Dr. Saleem then divided the patients into four subcategories: In all, 32 patients had a DAS28 less than 1.17; 31 had a score of 1.17–1.70; 32 patients registered a DAS28 of 1.71–2.03; and the remaining 33 patients had a DAS score greater than 2.03.
“As was to be expected, both swollen joint count in 28 joints [P less than .001] and tender joint count in 28 joints [P less than 0.001] decreased with decreasing DAS28,” Dr. Saleem and coinvestigators wrote.
However, the proportions of patients in imaging remission did not have a corresponding consistent decrease; indeed, only 9% of those in the lowest category were in strict imaging remission (defined as no joints showing synovitis in the dominant hand's metacarpophalangeal joints 2–5, plus the wrist, according to gray scale and power Doppler ultrasound).
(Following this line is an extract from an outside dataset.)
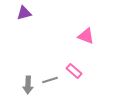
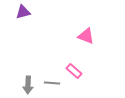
purple triangle: moved 1 px left, 1 px up
gray line: moved 2 px right, 3 px down; rotated 21 degrees clockwise
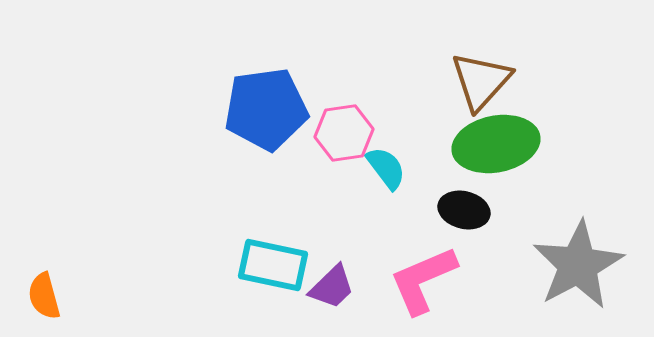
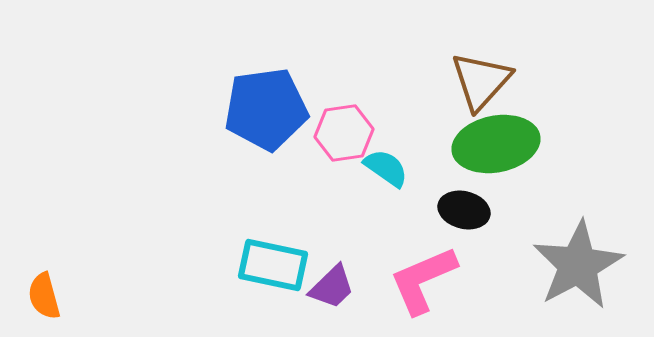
cyan semicircle: rotated 18 degrees counterclockwise
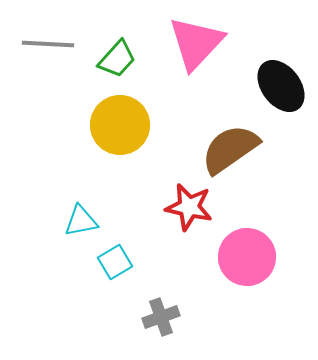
The stratification of the study participants into increasingly stringent SDAI categories resulted in a similar, predictable decrease in the number of swollen and tender joints as the score decreased.
However, only 25% of those in the lowest SDAI category (score less than 1.51) were in strictly defined imaging remission.
“The use of the term remission in other areas of medicine implies the absence of active disease,” wrote the researchers.
The rheumatologic equivalent of this true remission “would therefore not rely solely on clinical examination but would require imaging to confirm the absence of subclinical inflammation,” according to Dr. Saleem and coinvestigators.
And although the widely used, easy-to-calculate DAS28 is a good tool, it is “insufficiently sensitive to exclude [clinically important] levels of inflammation,” they concluded.
The relevance of this finding is not clear, because “the threshold level of ultrasound-determined inflammation that is of importance for subsequent clinical and radiographic progression has not yet been established,” according to the investigators.